▸ EXERCISE
From the entries that follow, copy each line containing the word "take".

======== RECORD EXCERPTS ========

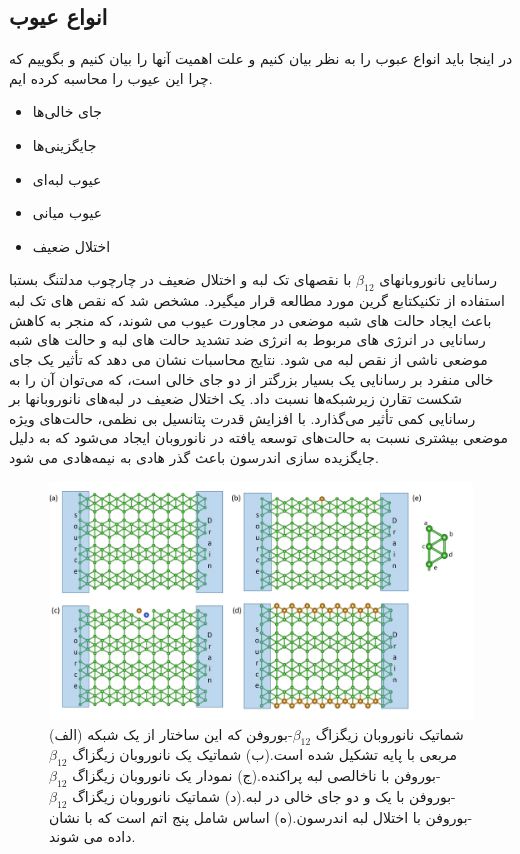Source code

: \subsection{انواع عیوب}
در اینجا باید انواع عبوب را به نظر بیان کنیم و علت اهمیت آنها را بیان کنیم و بگوییم که چرا این عیوب را محاسبه کرده ایم.
\begin{itemize}
  \item جای خالی‌ها
  \item جایگزینی‌ها
  \item عیوب لبه‌ای
  \item عیوب میانی
  \item اختلال ضعیف
\end{itemize}
رسانایی نانوروبانهای $\beta_{12}$  با نقصهای تک لبه و اختلال ضعیف در چارچوب مدل\gls{تنگ بست}با استفاده از تکنیک\gls{تابع گرین} مورد مطالعه قرار میگیرد. مشخص شد که نقص های تک لبه باعث ایجاد حالت های شبه موضعی در مجاورت عیوب می شوند، که منجر به کاهش رسانایی در انرژی های مربوط به انرژی ضد تشدید حالت های لبه و حالت های شبه موضعی ناشی از نقص لبه می شود. نتایج محاسبات نشان می دهد که تأثیر یک جای خالی منفرد بر رسانایی یک  بسیار بزرگتر از دو جای خالی است، که می‌توان آن را به شکست تقارن زیرشبکه‌ها نسبت داد. یک اختلال ضعیف در لبه‌های نانوروبانها بر رسانایی کمی تأثیر می‌گذارد. با افزایش قدرت پتانسیل بی نظمی، حالت‌های ویژه موضعی بیشتری نسبت به حالت‌های توسعه یافته در نانوروبان ایجاد می‌شود که به دلیل جایگزیده سازی اندرسون باعث گذر هادی به نیمه‌هادی می شود.
\begin{figure}[!ht]
  \centering
    \includegraphics[width=1\linewidth]{./figures/borophene_structure(3).JPG}
    \caption{(الف) شماتیک نانوروبان زیگزاگ $\beta_{12}$-بوروفن که این ساختار از یک شبکه مربعی با پایه تشکیل شده است.(ب) شماتیک یک نانوروبان زیگزاگ $\beta_{12}$-بوروفن با ناخالصی لبه پراکنده.(ج) نمودار یک نانوروبان زیگزاگ $\beta_{12}$-بوروفن با یک و دو جای خالی در لبه.(د) شماتیک نانوروبان زیگزاگ $\beta_{12}$-بوروفن با اختلال لبه اندرسون.(ه) اساس شامل پنج اتم است که با  نشان داده می شوند.}
   \label{fig:borophene}
\end{figure}
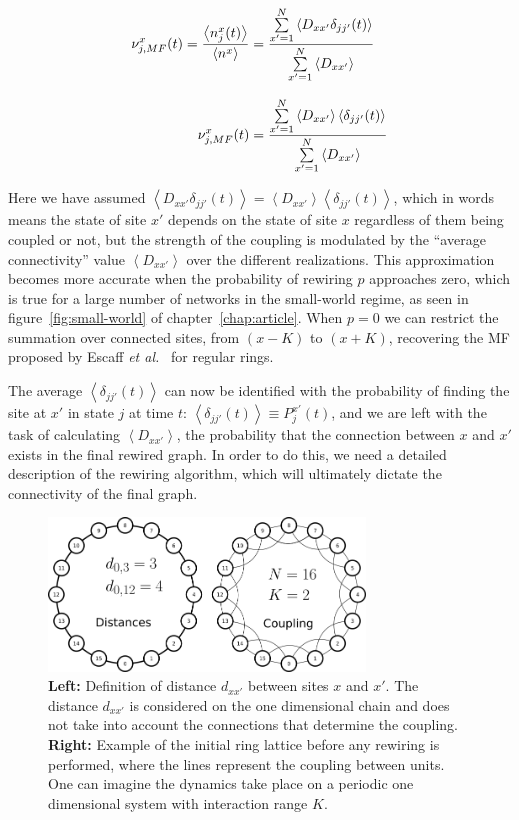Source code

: \begin{align}
    \nu^x_{j,MF}(t) = \frac{\left<n^x_j(t)\right>}{\left<n^x\right>} &= \frac{\sum\limits_{x'=1}^N\left< D_{xx'}\delta_{jj'}(t)\right>}{\sum\limits_{x'=1}^N\left< D_{xx'} \right>}
    \notag \\[8pt]
    \nu^x_{j,MF}(t) &= \frac{\sum\limits_{x'=1}^N\left< D_{xx'}\right>\left<\delta_{jj'}(t)\right>}{\sum\limits_{x'=1}^N\left< D_{xx'} \right>}
    \label{eq:numf}
\end{align}

\noindent Here we have assumed $\left< D_{xx'}\delta_{jj'}(t)\right> = \left< D_{xx'}\right>\left<\delta_{jj'}(t)\right>$, which in
words means the state of site $x'$ depends on the state of site $x$ regardless of them being coupled or not, but the strength of the
coupling is modulated by the ``average connectivity'' value $\left< D_{xx'} \right>$ over the different realizations. This
approximation becomes more accurate when the probability of rewiring $p$ approaches zero, which is true for a large number of networks
in the small-world regime, as seen in figure~\ref{fig:small-world} of chapter~\ref{chap:article}. When $p=0$ we can restrict the
summation over connected sites, from $(x-K)$ to $(x+K)$, recovering the MF proposed by Escaff \textit{et al.}~\cite{escaff2014arrays}
for regular rings.

The average $\left< \delta_{jj'}(t) \right>$ can now be identified with the probability of finding the site at $x'$ in state $j$ at
time $t$: $\left< \delta_{jj'}(t) \right> \equiv P_j^{x'}(t)$, and we are left with the task of calculating $\left< D_{xx'} \right>$,
the probability that the connection between $x$ and $x'$ exists in the final rewired graph.  In order to do this, we need a detailed
description of the rewiring algorithm, which will ultimately dictate the connectivity of the final graph. 

\begin{figure}
    \centering
    \includegraphics[width=0.75\textwidth]{fig/ring-distance.png}
    \caption{\label{fig:ring-distance}
        \textbf{Left:} Definition of distance $d_{xx'}$ between sites $x$ and $x'$. The distance $d_{xx'}$ is considered on the one
        dimensional chain and does not take into account the connections that determine the coupling.\\
        \textbf{Right:} Example of the initial ring lattice before any rewiring is performed, where the lines represent the coupling
        between units.\\
        One can imagine the dynamics take place on a periodic one dimensional system with interaction range $K$.
    }
\end{figure}

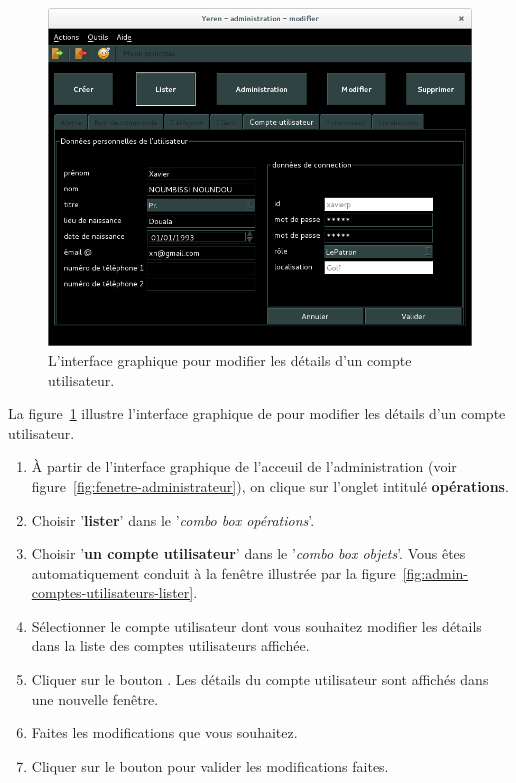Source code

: \begin{figure}[!htpb]
	\centering
	\includegraphics[scale=0.45]{images/compte-utilisateur-modifier.png}
	\caption{L'interface graphique pour modifier les d\'etails
			d'un compte utilisateur.}
	\label{fig:admin-comptes-utilisateurs-modifier}
\end{figure}

La figure~\ref{fig:admin-comptes-utilisateurs-modifier} illustre
l'interface graphique de \yeroth pour modifier les d\'etails
d'un compte utilisateur.

\begin{enumerate}[1)]
	\item \`A partir de l'interface graphique de l'acceuil de
		l'administration (voir figure~\ref{fig:fenetre-administrateur}),
		on clique sur l'onglet intitul\'e \textbf{op\'erations}. 
		
	\item Choisir '\textbf{lister}' dans le '\emph{combo box
		op\'erations}'.
		
	\item Choisir '\textbf{un compte utilisateur}' dans
		le '\emph{combo box objets}'. Vous \^etes automatiquement
		conduit \`a la fen\^etre illustr\'ee par la
		figure~\ref{fig:admin-comptes-utilisateurs-lister}.
		
	\item S\'electionner le compte utilisateur dont vous souhaitez
		modifier les d\'etails dans la liste des comptes
		utilisateurs affich\'ee.
		
	\item Cliquer sur le bouton . Les d\'etails
		du compte utilisateur sont affich\'es dans une nouvelle fen\^etre.
		
	\item Faites les modifications que vous souhaitez.
		
	\item Cliquer sur le bouton  pour valider
		les modifications faites.
\end{enumerate}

========

▸ RESULT OF THE EXERCISE
        dimensional chain and does not take into account the connections that determine the coupling.\\
        One can imagine the dynamics take place on a periodic one dimensional system with interaction range $K$.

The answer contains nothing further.